◆ Record extracts
# # #
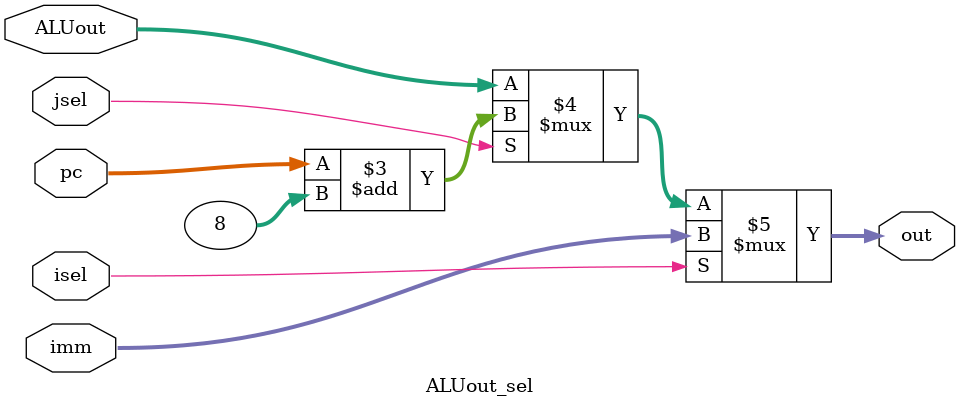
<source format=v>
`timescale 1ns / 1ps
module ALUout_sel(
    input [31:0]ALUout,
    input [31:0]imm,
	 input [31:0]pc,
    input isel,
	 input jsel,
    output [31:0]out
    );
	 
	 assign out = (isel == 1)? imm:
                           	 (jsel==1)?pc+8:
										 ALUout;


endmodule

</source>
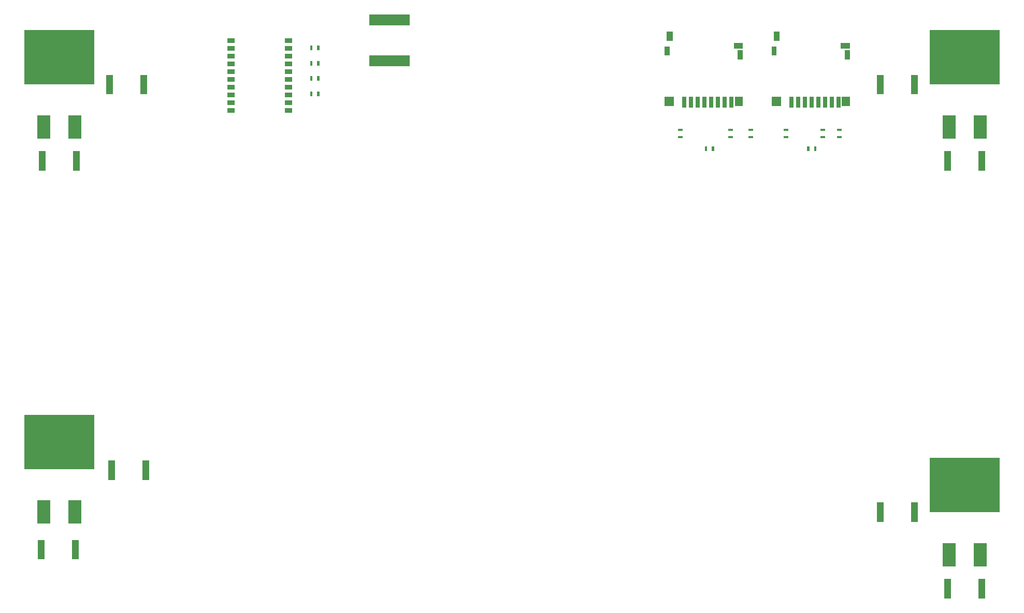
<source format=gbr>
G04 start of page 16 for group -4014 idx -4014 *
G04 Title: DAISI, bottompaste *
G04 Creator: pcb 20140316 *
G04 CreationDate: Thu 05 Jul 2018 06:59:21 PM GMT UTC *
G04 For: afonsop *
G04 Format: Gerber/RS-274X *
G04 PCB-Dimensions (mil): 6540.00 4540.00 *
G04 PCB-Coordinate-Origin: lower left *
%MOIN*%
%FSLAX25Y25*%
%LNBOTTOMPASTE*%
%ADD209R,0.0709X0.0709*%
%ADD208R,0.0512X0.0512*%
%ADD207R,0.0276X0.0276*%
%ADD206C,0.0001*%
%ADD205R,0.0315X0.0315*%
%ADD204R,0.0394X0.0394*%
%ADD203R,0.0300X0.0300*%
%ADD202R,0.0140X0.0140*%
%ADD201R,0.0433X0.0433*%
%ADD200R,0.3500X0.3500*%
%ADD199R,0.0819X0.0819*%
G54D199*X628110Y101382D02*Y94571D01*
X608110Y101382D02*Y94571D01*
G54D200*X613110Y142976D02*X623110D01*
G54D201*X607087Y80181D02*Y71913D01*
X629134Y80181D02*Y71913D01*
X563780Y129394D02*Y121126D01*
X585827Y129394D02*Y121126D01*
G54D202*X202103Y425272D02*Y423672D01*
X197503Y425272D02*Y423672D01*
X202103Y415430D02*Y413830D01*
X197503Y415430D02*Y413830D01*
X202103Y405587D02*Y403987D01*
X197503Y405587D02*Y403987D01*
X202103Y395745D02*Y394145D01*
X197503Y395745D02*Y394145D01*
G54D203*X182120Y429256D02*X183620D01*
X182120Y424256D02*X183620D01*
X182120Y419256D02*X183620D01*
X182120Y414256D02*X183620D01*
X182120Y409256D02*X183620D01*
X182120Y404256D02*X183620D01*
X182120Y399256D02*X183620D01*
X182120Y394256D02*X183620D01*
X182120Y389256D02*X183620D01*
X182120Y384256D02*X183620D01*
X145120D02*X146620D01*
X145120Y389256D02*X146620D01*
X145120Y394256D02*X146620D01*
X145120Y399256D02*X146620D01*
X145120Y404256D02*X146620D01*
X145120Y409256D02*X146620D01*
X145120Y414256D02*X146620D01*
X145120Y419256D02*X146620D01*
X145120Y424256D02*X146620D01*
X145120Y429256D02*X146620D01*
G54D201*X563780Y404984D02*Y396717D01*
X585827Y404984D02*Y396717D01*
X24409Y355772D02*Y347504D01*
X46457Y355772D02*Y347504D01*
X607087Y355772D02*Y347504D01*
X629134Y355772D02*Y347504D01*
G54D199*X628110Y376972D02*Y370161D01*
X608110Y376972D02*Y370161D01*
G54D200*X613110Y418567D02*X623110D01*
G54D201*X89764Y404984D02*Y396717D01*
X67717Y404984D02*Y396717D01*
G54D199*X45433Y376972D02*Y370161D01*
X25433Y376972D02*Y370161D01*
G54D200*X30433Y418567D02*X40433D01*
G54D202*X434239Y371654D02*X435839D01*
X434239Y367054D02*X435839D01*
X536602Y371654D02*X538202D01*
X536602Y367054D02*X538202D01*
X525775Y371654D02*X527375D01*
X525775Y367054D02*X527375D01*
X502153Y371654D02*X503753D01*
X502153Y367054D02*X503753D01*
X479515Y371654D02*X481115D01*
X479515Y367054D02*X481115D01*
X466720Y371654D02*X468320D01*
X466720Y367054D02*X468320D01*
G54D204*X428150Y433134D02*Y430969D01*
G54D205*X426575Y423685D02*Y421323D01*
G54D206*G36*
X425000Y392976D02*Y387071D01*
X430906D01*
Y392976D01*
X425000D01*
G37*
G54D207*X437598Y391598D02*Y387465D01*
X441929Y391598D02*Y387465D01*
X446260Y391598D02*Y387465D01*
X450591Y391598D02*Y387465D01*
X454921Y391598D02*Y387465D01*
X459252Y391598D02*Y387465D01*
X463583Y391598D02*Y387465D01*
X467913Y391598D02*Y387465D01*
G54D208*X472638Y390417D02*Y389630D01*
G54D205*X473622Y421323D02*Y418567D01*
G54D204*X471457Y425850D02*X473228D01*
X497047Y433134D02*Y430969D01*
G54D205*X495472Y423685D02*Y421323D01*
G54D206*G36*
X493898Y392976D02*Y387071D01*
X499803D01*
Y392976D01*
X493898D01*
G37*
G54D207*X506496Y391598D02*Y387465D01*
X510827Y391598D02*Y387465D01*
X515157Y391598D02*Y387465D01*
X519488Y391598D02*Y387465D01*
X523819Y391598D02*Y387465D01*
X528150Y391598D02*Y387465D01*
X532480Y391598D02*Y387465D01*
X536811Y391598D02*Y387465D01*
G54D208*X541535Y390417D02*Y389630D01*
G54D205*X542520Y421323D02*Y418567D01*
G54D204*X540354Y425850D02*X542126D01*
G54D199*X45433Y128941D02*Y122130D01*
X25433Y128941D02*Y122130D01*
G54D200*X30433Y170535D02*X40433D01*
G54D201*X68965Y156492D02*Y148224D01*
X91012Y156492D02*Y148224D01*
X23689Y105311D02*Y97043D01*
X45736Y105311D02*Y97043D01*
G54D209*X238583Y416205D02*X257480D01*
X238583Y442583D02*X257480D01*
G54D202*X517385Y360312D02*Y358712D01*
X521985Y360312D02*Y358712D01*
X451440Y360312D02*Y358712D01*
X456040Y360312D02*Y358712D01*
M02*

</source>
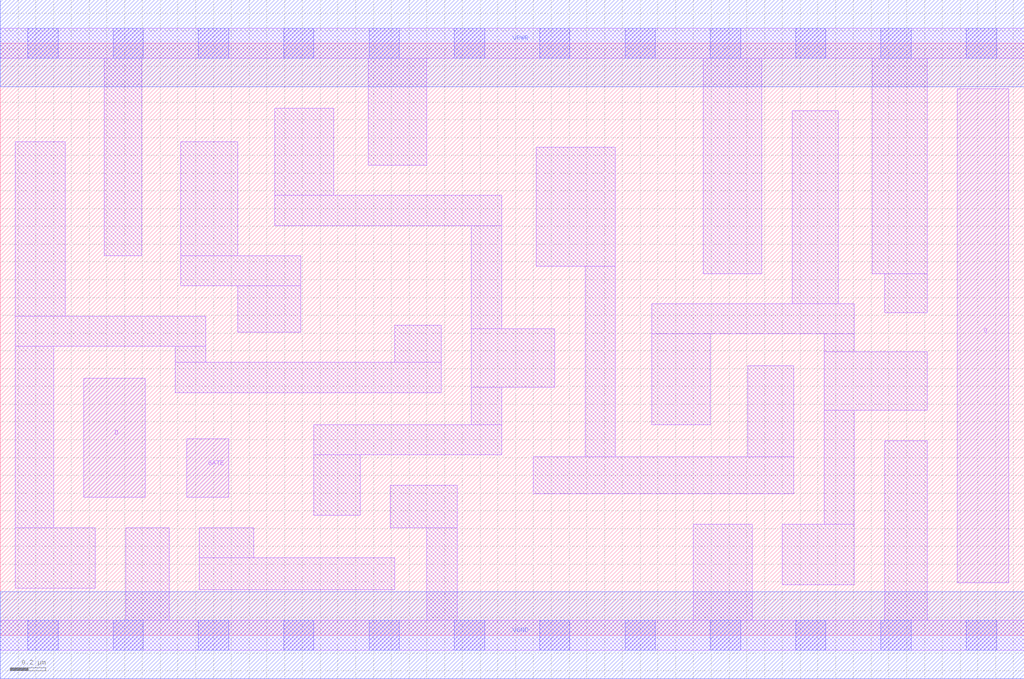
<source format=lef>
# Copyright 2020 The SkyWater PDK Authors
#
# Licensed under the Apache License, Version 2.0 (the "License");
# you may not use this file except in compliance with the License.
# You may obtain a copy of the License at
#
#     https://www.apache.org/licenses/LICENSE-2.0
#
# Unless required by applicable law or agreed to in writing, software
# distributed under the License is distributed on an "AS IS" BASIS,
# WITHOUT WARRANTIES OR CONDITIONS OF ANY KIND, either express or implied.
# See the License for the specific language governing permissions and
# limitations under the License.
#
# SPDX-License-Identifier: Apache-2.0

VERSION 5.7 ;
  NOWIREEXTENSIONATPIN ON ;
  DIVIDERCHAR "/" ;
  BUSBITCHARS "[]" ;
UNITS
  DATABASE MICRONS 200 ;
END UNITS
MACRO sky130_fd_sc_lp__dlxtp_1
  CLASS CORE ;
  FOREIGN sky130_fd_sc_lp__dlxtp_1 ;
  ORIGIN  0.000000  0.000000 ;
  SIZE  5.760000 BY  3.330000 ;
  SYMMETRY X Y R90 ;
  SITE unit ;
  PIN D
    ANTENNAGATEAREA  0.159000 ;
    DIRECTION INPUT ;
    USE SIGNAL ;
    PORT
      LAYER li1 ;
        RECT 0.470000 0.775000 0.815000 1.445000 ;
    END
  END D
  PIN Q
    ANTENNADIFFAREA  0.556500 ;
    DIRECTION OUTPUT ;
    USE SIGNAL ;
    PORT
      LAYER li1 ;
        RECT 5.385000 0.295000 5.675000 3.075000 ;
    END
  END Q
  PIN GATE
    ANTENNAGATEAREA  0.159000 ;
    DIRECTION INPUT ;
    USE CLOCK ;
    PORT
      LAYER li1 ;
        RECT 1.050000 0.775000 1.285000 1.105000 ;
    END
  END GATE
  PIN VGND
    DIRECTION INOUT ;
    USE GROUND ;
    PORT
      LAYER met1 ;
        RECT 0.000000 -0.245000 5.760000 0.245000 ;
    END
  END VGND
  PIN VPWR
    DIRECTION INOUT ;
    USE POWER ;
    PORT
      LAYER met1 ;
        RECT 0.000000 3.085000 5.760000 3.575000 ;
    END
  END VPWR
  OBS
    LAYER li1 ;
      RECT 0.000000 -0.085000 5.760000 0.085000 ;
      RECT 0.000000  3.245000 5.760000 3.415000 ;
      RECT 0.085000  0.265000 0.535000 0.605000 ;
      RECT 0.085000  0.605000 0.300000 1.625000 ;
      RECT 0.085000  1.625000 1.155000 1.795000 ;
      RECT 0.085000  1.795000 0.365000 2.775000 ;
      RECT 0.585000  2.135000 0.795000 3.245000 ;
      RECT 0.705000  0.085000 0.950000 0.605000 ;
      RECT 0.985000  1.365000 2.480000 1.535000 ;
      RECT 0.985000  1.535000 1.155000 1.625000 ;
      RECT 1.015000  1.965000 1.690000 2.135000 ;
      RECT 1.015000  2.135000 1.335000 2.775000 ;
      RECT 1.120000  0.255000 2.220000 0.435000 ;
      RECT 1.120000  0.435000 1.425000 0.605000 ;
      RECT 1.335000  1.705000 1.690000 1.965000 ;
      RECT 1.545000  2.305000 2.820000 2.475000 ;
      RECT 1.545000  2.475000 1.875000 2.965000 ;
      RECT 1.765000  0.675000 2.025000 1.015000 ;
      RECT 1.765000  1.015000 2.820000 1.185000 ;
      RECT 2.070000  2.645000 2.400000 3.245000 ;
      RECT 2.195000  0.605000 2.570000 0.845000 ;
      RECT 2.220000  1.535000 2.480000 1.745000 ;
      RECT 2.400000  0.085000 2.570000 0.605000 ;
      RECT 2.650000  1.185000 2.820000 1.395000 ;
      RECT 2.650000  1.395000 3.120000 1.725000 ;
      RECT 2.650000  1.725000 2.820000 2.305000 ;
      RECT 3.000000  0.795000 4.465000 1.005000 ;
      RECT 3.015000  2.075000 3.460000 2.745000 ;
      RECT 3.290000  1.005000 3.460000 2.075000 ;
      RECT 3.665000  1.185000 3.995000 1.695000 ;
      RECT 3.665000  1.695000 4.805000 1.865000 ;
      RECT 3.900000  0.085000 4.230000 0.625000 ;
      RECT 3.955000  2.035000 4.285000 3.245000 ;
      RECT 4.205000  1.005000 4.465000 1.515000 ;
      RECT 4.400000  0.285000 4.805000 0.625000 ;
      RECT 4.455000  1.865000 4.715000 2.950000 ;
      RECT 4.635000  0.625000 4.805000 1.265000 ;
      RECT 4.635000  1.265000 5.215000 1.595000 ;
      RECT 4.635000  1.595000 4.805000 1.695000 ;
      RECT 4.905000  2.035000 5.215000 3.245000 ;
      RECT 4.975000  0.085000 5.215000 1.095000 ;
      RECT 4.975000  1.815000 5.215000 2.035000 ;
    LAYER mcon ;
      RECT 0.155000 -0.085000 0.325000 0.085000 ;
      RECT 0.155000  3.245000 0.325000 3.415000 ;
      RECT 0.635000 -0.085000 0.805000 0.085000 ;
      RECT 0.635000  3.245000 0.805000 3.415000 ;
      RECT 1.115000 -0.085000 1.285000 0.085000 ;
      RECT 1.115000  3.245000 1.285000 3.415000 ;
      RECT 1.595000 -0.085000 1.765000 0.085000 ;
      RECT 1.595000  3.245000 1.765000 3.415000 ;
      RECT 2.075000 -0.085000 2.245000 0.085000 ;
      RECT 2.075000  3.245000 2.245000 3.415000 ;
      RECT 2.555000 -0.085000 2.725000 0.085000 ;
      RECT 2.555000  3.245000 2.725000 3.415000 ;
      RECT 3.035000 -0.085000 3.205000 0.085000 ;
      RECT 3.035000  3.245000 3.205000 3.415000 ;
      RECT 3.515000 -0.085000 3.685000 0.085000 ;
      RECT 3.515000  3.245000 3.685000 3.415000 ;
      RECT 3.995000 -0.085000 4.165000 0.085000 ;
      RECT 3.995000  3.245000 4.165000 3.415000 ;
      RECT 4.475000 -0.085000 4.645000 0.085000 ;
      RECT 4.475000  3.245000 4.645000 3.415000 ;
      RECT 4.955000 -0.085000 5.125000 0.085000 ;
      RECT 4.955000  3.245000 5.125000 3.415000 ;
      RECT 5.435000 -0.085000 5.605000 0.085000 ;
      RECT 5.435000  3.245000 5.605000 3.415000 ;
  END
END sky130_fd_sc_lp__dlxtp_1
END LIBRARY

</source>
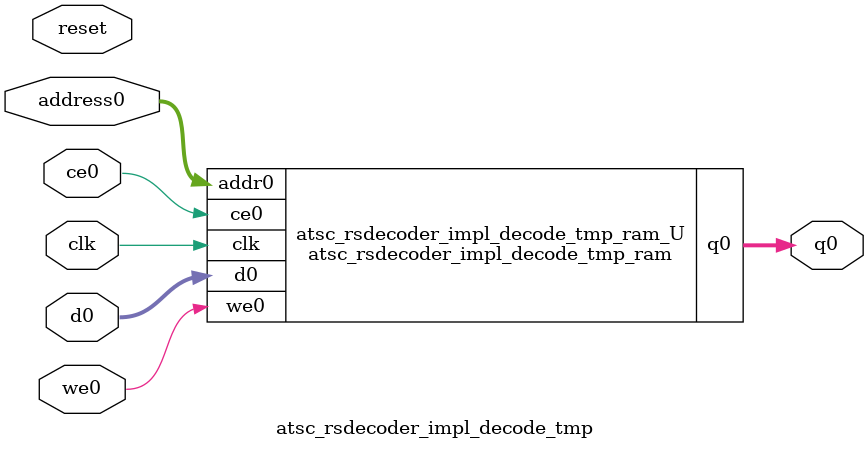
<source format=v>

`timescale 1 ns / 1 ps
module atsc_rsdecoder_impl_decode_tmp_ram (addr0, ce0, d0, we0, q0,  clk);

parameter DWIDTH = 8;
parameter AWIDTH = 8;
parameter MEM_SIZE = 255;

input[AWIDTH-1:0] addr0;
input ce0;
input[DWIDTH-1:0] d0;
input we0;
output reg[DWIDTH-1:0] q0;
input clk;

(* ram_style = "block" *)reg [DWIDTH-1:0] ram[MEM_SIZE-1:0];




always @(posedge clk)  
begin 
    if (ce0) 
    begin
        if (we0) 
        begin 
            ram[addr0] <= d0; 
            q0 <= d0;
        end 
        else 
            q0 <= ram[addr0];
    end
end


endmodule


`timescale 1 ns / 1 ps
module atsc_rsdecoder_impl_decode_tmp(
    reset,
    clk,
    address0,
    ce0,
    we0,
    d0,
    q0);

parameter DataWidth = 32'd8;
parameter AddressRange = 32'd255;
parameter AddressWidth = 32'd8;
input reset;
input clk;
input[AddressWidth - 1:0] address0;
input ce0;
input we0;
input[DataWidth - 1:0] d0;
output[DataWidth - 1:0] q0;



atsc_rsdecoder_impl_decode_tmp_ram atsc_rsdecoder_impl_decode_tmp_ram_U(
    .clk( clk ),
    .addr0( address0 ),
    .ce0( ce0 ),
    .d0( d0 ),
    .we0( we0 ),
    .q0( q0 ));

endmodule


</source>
# # #
In the listing above, find the line with "1.690000 2.135000 ;" and the line with "3.995000 1.695000 ;"; output exactly those lines and all lines between them.

      RECT 1.015000  1.965000 1.690000 2.135000 ;
      RECT 1.015000  2.135000 1.335000 2.775000 ;
      RECT 1.120000  0.255000 2.220000 0.435000 ;
      RECT 1.120000  0.435000 1.425000 0.605000 ;
      RECT 1.335000  1.705000 1.690000 1.965000 ;
      RECT 1.545000  2.305000 2.820000 2.475000 ;
      RECT 1.545000  2.475000 1.875000 2.965000 ;
      RECT 1.765000  0.675000 2.025000 1.015000 ;
      RECT 1.765000  1.015000 2.820000 1.185000 ;
      RECT 2.070000  2.645000 2.400000 3.245000 ;
      RECT 2.195000  0.605000 2.570000 0.845000 ;
      RECT 2.220000  1.535000 2.480000 1.745000 ;
      RECT 2.400000  0.085000 2.570000 0.605000 ;
      RECT 2.650000  1.185000 2.820000 1.395000 ;
      RECT 2.650000  1.395000 3.120000 1.725000 ;
      RECT 2.650000  1.725000 2.820000 2.305000 ;
      RECT 3.000000  0.795000 4.465000 1.005000 ;
      RECT 3.015000  2.075000 3.460000 2.745000 ;
      RECT 3.290000  1.005000 3.460000 2.075000 ;
      RECT 3.665000  1.185000 3.995000 1.695000 ;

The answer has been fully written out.